* _Raw data_:
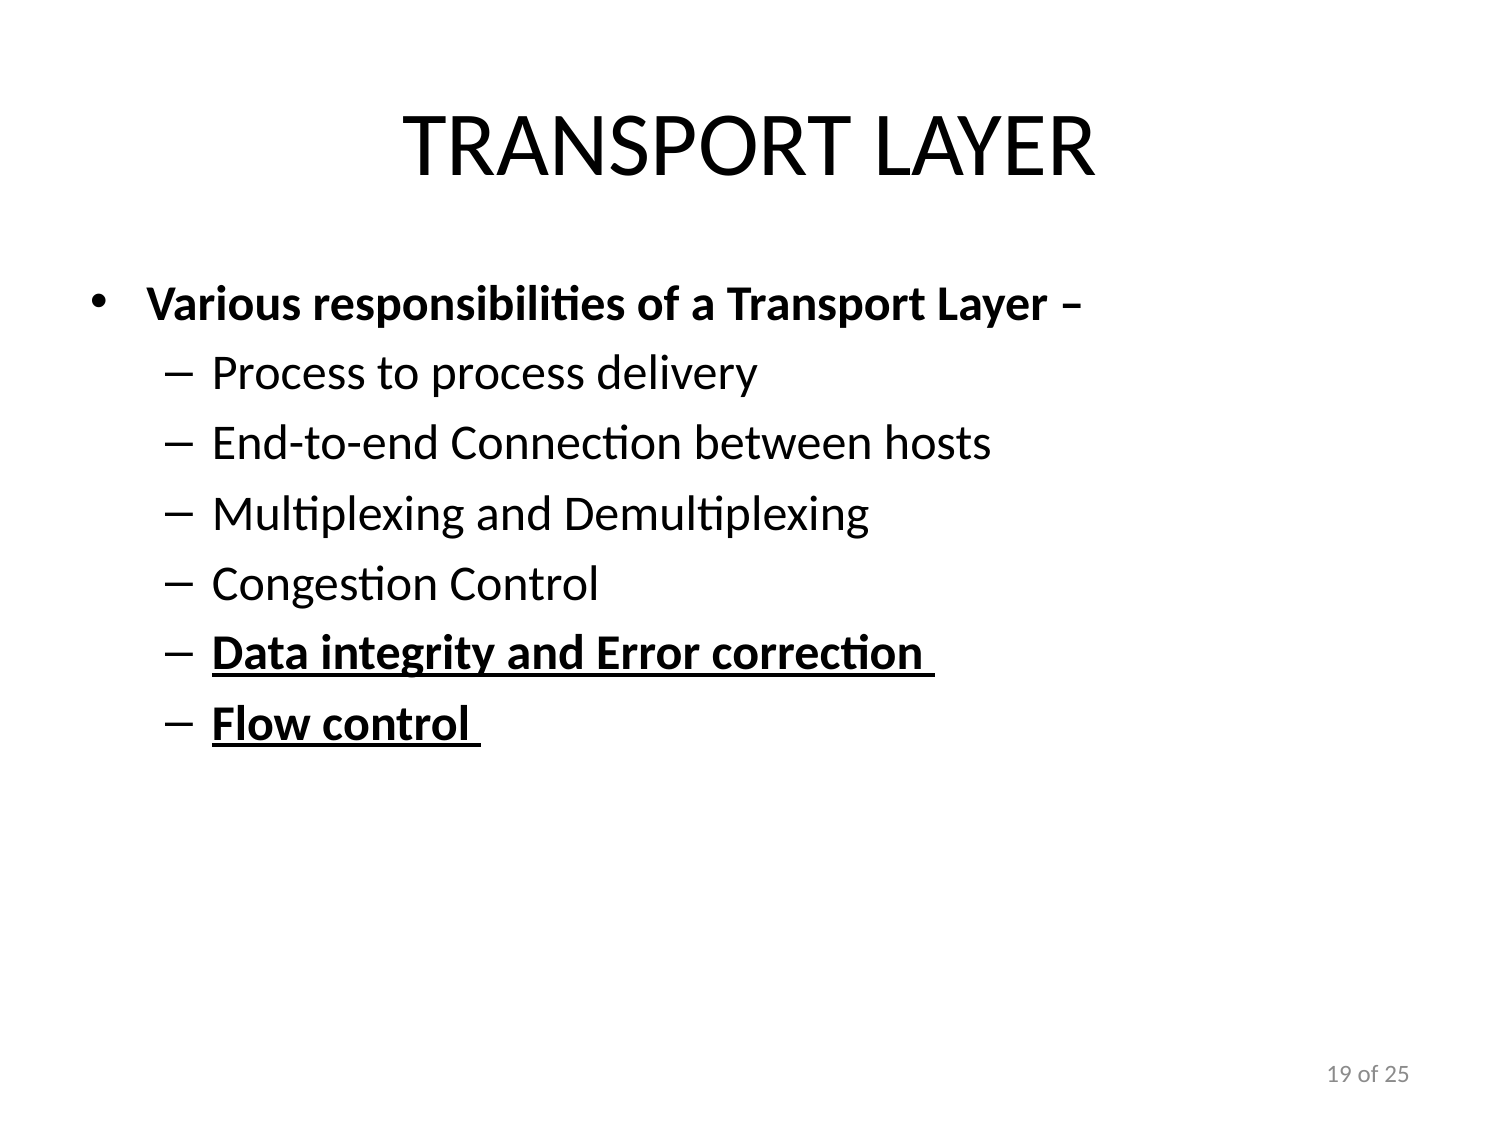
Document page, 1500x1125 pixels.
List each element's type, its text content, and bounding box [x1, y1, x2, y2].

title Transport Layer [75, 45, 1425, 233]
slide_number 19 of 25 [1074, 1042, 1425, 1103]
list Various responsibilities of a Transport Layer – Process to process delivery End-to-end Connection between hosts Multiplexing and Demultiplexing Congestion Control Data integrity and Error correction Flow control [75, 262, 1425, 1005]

* _Aim of the task_:
Reproduce the data above exactly, leaving each picture out.

* _Solved exercise_:
Document page, 1500x1125 pixels.
List each element's type, its text content, and bounding box [x1, y1, x2, y2].

title Transport Layer [75, 45, 1425, 233]
slide_number 19 of 25 [1074, 1042, 1425, 1103]
list Various responsibilities of a Transport Layer – Process to process delivery End-to-end Connection between hosts Multiplexing and Demultiplexing Congestion Control Data integrity and Error correction Flow control [75, 262, 1425, 1005]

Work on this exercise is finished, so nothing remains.